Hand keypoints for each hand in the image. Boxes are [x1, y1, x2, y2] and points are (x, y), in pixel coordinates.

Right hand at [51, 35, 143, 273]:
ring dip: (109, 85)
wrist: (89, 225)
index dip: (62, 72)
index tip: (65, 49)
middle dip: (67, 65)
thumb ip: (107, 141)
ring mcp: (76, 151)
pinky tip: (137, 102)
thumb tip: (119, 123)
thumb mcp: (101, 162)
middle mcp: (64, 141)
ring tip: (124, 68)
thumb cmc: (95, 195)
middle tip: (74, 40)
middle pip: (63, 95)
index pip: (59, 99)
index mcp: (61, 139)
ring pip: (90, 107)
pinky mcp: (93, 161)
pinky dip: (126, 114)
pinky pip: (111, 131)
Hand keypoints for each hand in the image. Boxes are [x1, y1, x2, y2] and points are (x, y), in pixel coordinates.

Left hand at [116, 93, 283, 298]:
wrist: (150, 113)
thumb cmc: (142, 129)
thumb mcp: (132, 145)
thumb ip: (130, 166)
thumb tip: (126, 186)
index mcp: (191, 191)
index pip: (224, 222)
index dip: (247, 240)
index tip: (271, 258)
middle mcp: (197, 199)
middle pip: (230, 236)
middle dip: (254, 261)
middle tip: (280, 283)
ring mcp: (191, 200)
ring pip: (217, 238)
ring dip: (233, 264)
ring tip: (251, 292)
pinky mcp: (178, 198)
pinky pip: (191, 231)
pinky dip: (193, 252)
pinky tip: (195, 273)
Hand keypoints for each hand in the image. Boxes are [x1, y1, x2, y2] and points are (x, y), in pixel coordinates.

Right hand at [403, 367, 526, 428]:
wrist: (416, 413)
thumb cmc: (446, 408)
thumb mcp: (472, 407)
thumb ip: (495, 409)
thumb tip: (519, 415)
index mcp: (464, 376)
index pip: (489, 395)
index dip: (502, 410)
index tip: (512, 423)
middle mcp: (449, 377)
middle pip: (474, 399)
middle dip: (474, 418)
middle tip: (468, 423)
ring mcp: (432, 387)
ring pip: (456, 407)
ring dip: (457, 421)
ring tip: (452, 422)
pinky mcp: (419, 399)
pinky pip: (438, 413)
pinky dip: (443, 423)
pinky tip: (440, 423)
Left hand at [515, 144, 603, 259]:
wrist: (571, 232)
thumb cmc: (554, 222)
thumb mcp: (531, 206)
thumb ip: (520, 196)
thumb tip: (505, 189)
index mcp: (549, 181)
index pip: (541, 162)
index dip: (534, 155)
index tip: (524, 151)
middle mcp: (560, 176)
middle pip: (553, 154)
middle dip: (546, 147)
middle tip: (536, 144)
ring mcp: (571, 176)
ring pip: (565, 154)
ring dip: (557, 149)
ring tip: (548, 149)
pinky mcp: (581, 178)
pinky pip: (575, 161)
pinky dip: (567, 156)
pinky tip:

TASK DETAILS
Out of the listing above, reproduce exactly the lines from the one with "ring mcp: (76, 151)" up to and including the one with "pinky mcp: (93, 161)".

ANSWER FOR THE TASK
ring mcp: (76, 151)
pinky tip: (137, 102)
thumb tip: (119, 123)
thumb mcp: (101, 162)
middle mcp: (64, 141)
ring tip: (124, 68)
thumb cmc: (95, 195)
middle tip: (74, 40)
middle pip: (63, 95)
index pip: (59, 99)
index mcp: (61, 139)
ring pip: (90, 107)
pinky mcp: (93, 161)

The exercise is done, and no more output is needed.